Technique 2: Cache Agent Decisions
class DeterministicAgent:
"""Replays cached decisions for reproducibility."""
def __init__(self, cache_path: str):
self.cache = self.load_cache(cache_path)
self.step = 0
def next_action(self):
if self.step in self.cache:
action = self.cache[self.step] # Replay cached decision
else:
action = self.llm.decide() # Generate new decision
self.cache[self.step] = action # Record for next run
self.step += 1
return action
def save_cache(self):
"""Save decisions for future deterministic replays."""
with open(self.cache_path, "w") as f:
json.dump(self.cache, f)
How it works: On the first run, the agent generates decisions and caches them. On subsequent runs, it replays the cached decisions exactly. If the page changes and a cached decision becomes invalid, the cache is invalidated and a new decision is generated.
Technique 3: Assert on Outcomes, Not Paths
# BAD: asserts the exact sequence of agent actions
assert agent.history == [
"navigate /login",
"type email test@test.com",
"type password secret",
"click submit"
]
# GOOD: asserts the final state regardless of how the agent got there
assert agent.browser.url == "https://app.example.com/dashboard"
assert "Welcome" in agent.browser.text("h1")
This is the most practical technique. The agent may take a different path on each run, but the test passes as long as the final state is correct.

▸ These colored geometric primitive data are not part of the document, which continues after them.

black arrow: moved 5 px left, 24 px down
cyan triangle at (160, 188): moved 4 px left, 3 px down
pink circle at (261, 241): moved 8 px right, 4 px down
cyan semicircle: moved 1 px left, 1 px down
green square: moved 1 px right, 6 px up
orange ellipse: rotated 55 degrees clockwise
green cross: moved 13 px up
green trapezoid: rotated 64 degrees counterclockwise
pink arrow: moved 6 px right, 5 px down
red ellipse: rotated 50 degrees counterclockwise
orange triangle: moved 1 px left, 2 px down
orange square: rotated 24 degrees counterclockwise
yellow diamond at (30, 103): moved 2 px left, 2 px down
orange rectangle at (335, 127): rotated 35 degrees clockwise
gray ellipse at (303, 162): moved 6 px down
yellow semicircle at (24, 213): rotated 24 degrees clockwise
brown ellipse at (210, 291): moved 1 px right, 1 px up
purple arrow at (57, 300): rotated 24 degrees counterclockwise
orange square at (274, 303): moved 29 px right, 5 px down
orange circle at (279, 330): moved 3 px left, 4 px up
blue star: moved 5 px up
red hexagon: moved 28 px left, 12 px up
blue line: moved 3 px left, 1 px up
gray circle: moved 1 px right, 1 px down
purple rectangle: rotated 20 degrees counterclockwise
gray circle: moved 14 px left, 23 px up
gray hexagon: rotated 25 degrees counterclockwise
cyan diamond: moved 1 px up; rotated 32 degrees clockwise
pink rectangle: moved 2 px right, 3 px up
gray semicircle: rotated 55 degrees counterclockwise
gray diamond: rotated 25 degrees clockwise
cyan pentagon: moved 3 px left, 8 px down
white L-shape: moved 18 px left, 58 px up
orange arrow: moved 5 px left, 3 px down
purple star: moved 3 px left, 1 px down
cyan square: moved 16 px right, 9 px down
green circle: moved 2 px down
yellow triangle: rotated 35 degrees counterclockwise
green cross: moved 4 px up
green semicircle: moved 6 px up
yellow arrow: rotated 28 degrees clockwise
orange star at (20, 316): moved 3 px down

Choosing Your Position on the Spectrum
| Your Need | Spectrum Position | Implementation |
|---|---|---|
| CI gate (must pass every time) | Left (deterministic) | Recorded scripts or cached agents |
| Staging validation (mostly pass) | Center-left (parameterized) | Agents with fixed objectives, outcome assertions |
| Deploy verification (quick check) | Center (constrained) | Agents with bounded steps, broad objectives |
| Exploratory testing (find issues) | Right (autonomous) | Unconstrained agents, findings-based reporting |
Key Takeaway
There is no single "right" position on the determinism spectrum. CI gates need deterministic tests. Exploratory testing needs autonomous agents. The art is choosing the right position for each test category and implementing the appropriate techniques (seed fixing, decision caching, outcome assertions) to achieve the desired level of reproducibility.